Alexander Briger will become only the second Australian to conduct the Israel Philharmonic when he steps in for an ailing Christoph Dohnányi next month. The Australian World Orchestra’s Chief Conductor and Artistic Director has been asked to take over the six-concert programme by IPO Executive Avi Shoshani on the recommendation of Music Director For Life Zubin Mehta.

“It’s pretty phenomenal,” says Briger, speaking to Limelight fresh off the plane from the AWO’s concert tour to Singapore. “I’m so excited about it. The Israel Phil has such a huge name. Of course, the orchestra has this mystique about it, with Friends of the IPO all over the world, including here in Australia – people like Frank Lowy.”

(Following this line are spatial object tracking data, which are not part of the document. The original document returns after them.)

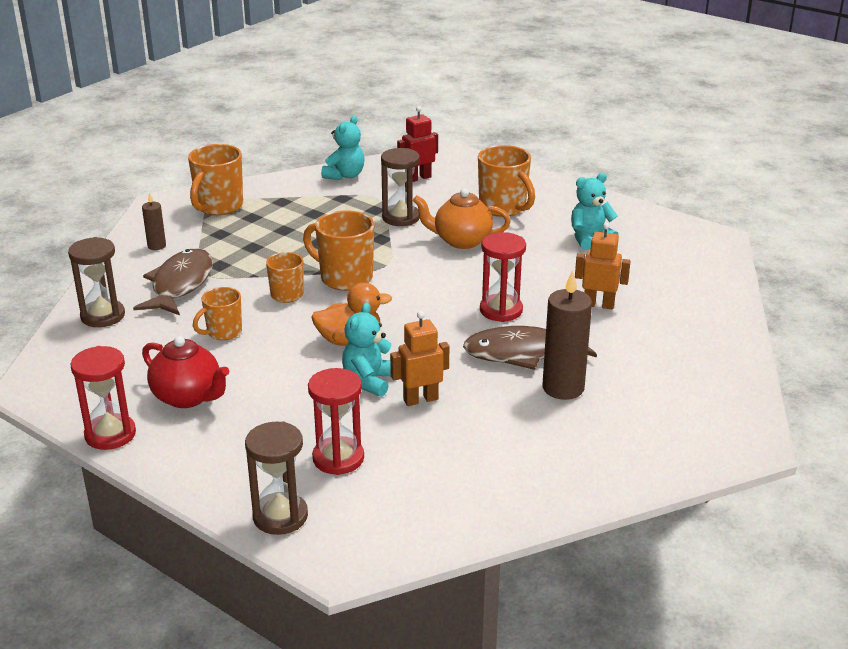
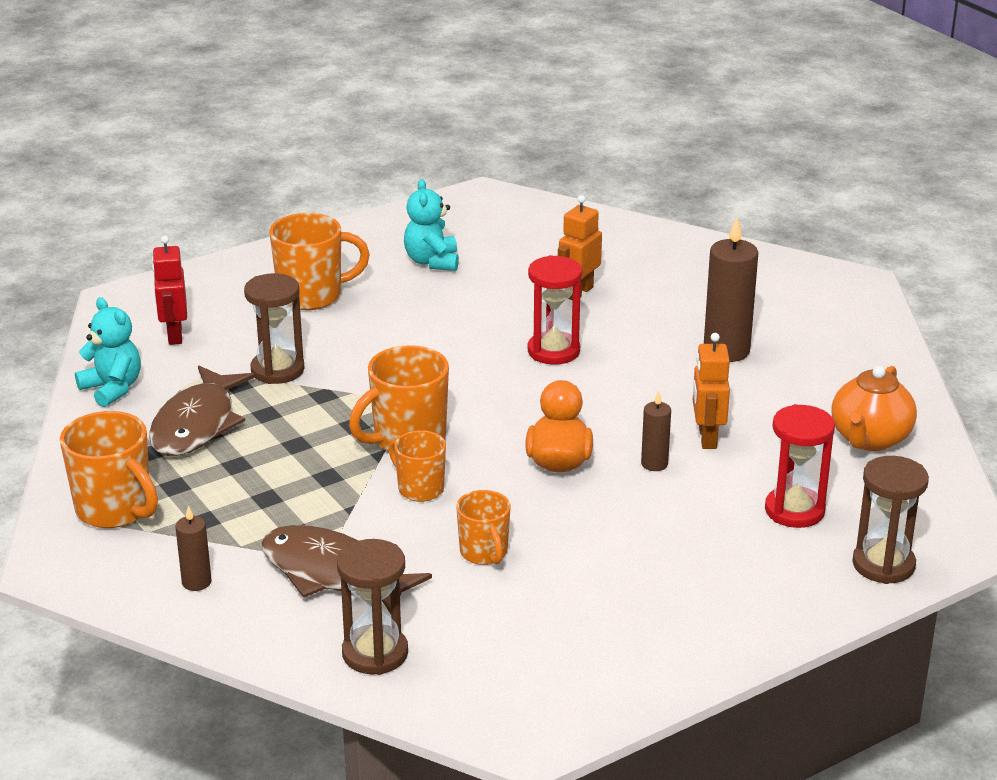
camera: 70 degrees left, 0 degrees up
red hourglass [71,346,136,450] -> none
red teapot [142,336,229,408] -> none
turquoise teddy bear [342,302,392,397] -> brown candle [641,391,671,471]
orange teapot [413,188,511,249] -> orange teapot moved to [832,366,917,451]
brown fish [463,326,597,370] -> brown fish moved to [149,366,255,456]

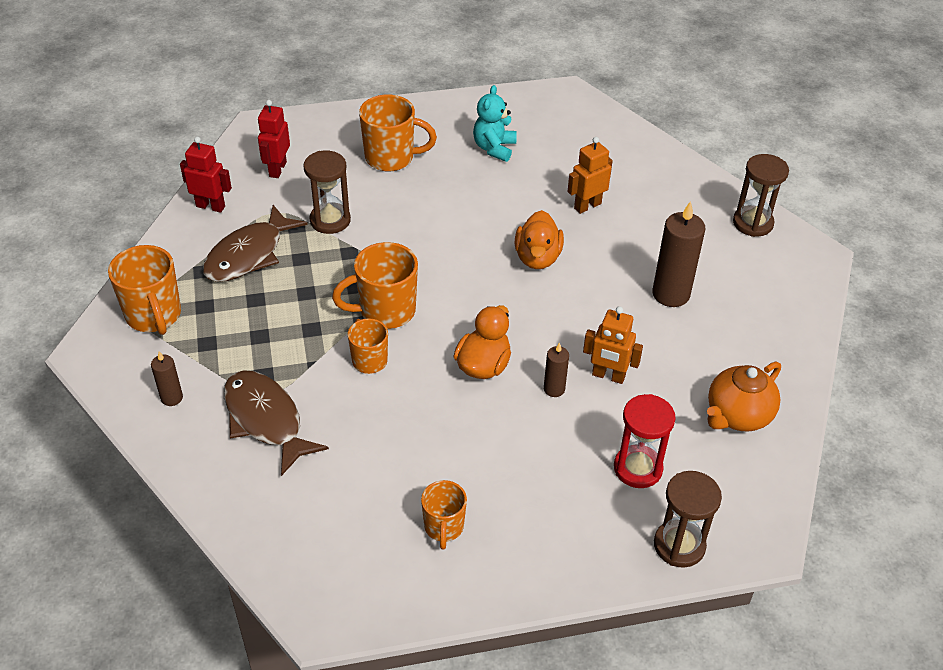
camera: 20 degrees right, 15 degrees up
turquoise teddy bear [75,297,141,407] -> red robot [180,137,232,213]
brown hourglass [337,539,408,675] -> brown hourglass moved to [733,154,789,237]
orange mug [456,490,511,565] -> orange mug moved to [421,480,467,550]
red hourglass [528,255,582,365] -> orange duck [515,210,564,269]
orange robot [693,333,730,449] -> orange robot turned 90 degrees counterclockwise [583,306,643,384]

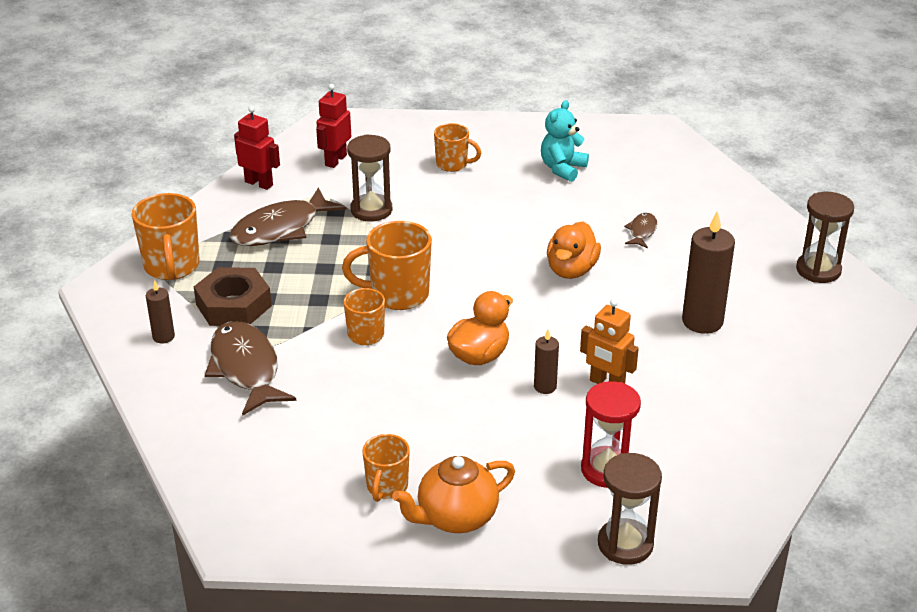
camera: 15 degrees right, 10 degrees down
orange mug [359,95,437,171] -> orange mug [434,123,481,172], size x0.62
orange robot [567,137,613,214] -> brown fish [624,213,657,248]
orange teapot [707,362,781,432] -> orange teapot moved to [392,456,515,533]
none -> brown nut [194,267,272,326]

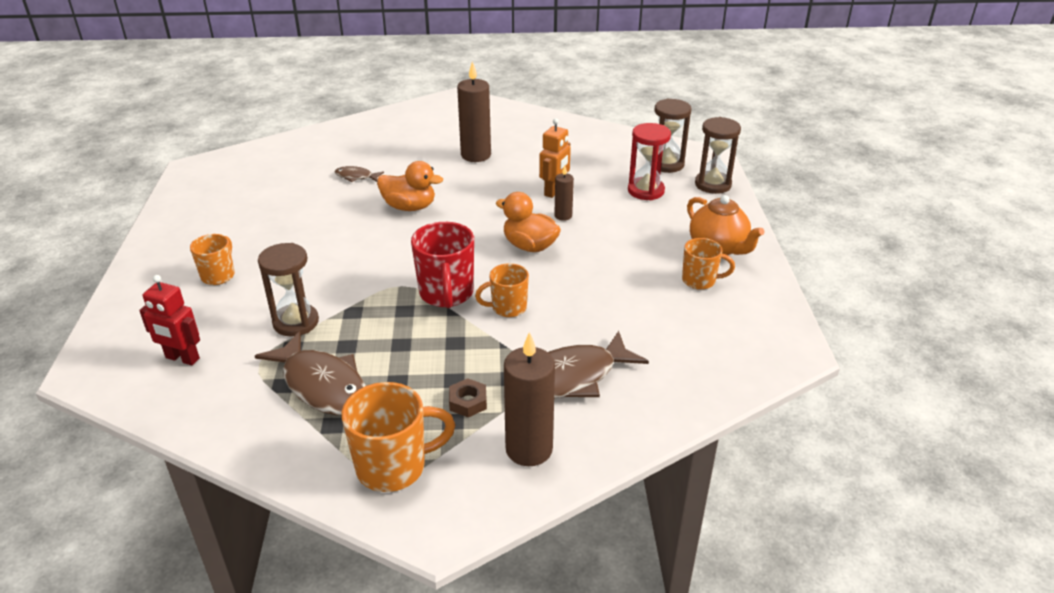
camera: 95 degrees left, 0 degrees up
brown candle [146,280,175,344] -> brown candle [504,332,555,466], size x1.89
brown nut [194,267,272,326] -> brown nut [449,378,487,418], size x0.51
red robot [234,106,280,190] -> none
orange mug [342,221,432,310] -> red mug [411,222,474,308]
turquoise teddy bear [541,100,589,182] -> none
brown hourglass [796,192,854,283] -> brown hourglass moved to [654,99,691,173]

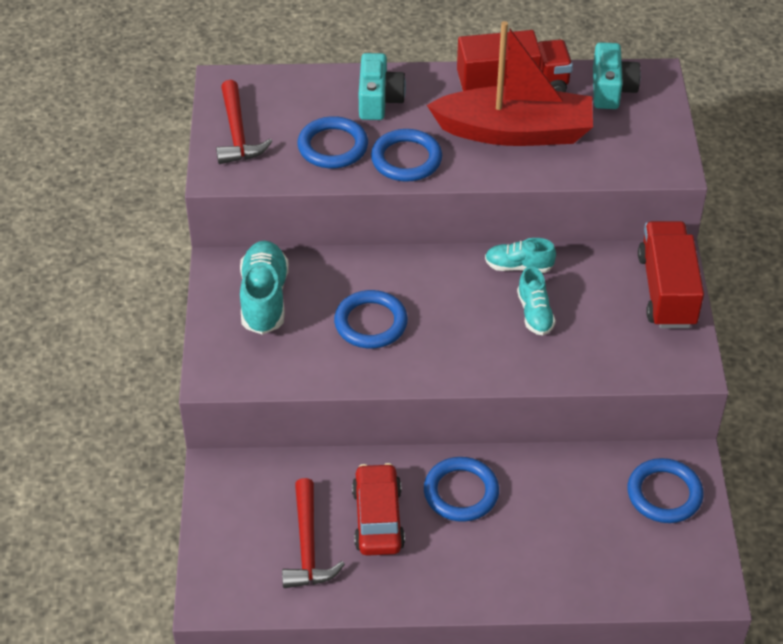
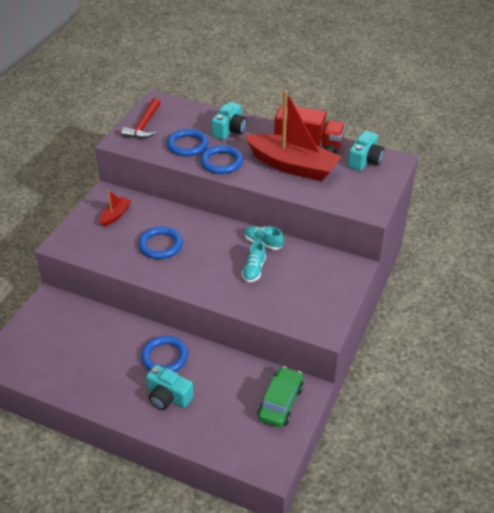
camera: 25 degrees right, 5 degrees down
turquoise shoe [240,241,289,335] -> red boat [100,190,132,227]
red hammer [282,478,345,588] -> none
red car [352,463,405,556] -> none
blue ring [627,458,704,523] -> green car [258,366,304,427]
red truck [638,221,704,328] -> none
none -> turquoise camera [146,365,194,410]

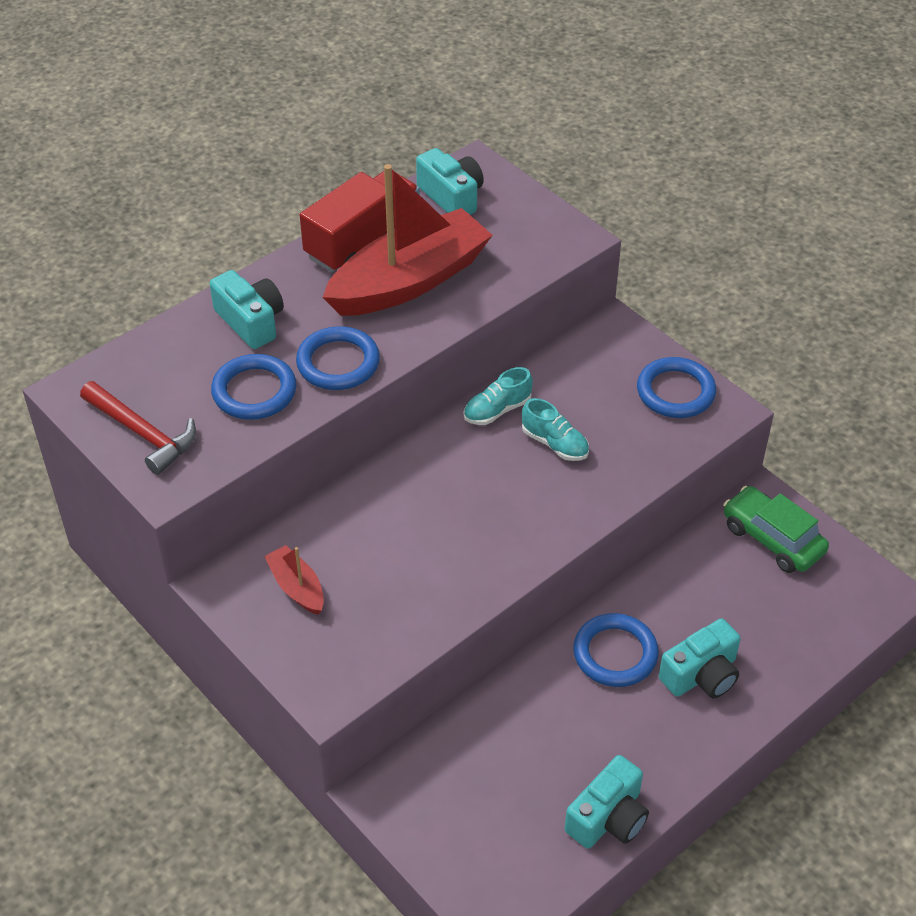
camera: 65 degrees left, 5 degrees up
blue ring [138,227,183,259] -> blue ring moved to [637,357,716,418]
none -> turquoise camera [565,755,649,849]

Dohnányi, 87, who led an acclaimed programme of Brahms, Bruckner and Berg in Sydney earlier this year, has had to cancel several engagements in recent months and had been booked for a substantial tranche of concerts in Tel Aviv and Haifa. “It’s six concerts,” Briger explains. “They include Brahms’ First Symphony, Schubert’s Ninth and Beethoven’s Fourth Piano Concerto with Paul Lewis – it’s a huge thing for me.”

In fact, Briger has been in Maestro Mehta’s sights for a few years now, ever since the AWO Artistic Director persuaded him to conduct the orchestra’s second concert series in Australia. “He did talk to me about it a while back, but quite casually,” Briger admits. “Zubin says things like, ‘Dudamel comes, and Danny [Barenboim] comes’, so basically it’s massive names that go there. But then I got the call from Avi Shoshami – he and Zubin run the whole affair – and that was that.”

Briger will follow in the footsteps of Australian conductor Kynan Johns who replaced an indisposed Wolfgang Sawallisch in 2004, conducting the IPO in performances of Beethoven’s Seventh Symphony. Meanwhile, last week saw the AWO impress Sydney audiences in concerts of Tchaikovsky, Ravel and Elena Kats-Chernin (led by Briger) and Beethoven and Dvořák (conducted by his colleague Stanley Dodds). The following whirlwind trip to Singapore saw the orchestra well-received by audiences and critics, as well as being acknowledged at events attended by the Australian High Commissioner Philip Green and Attorney General George Brandis. “I think what we have shown is that the brand is intact, regardless of whether we have a star name to conduct,” says Briger. “That was the aim this year, and I think the reviews prove it.”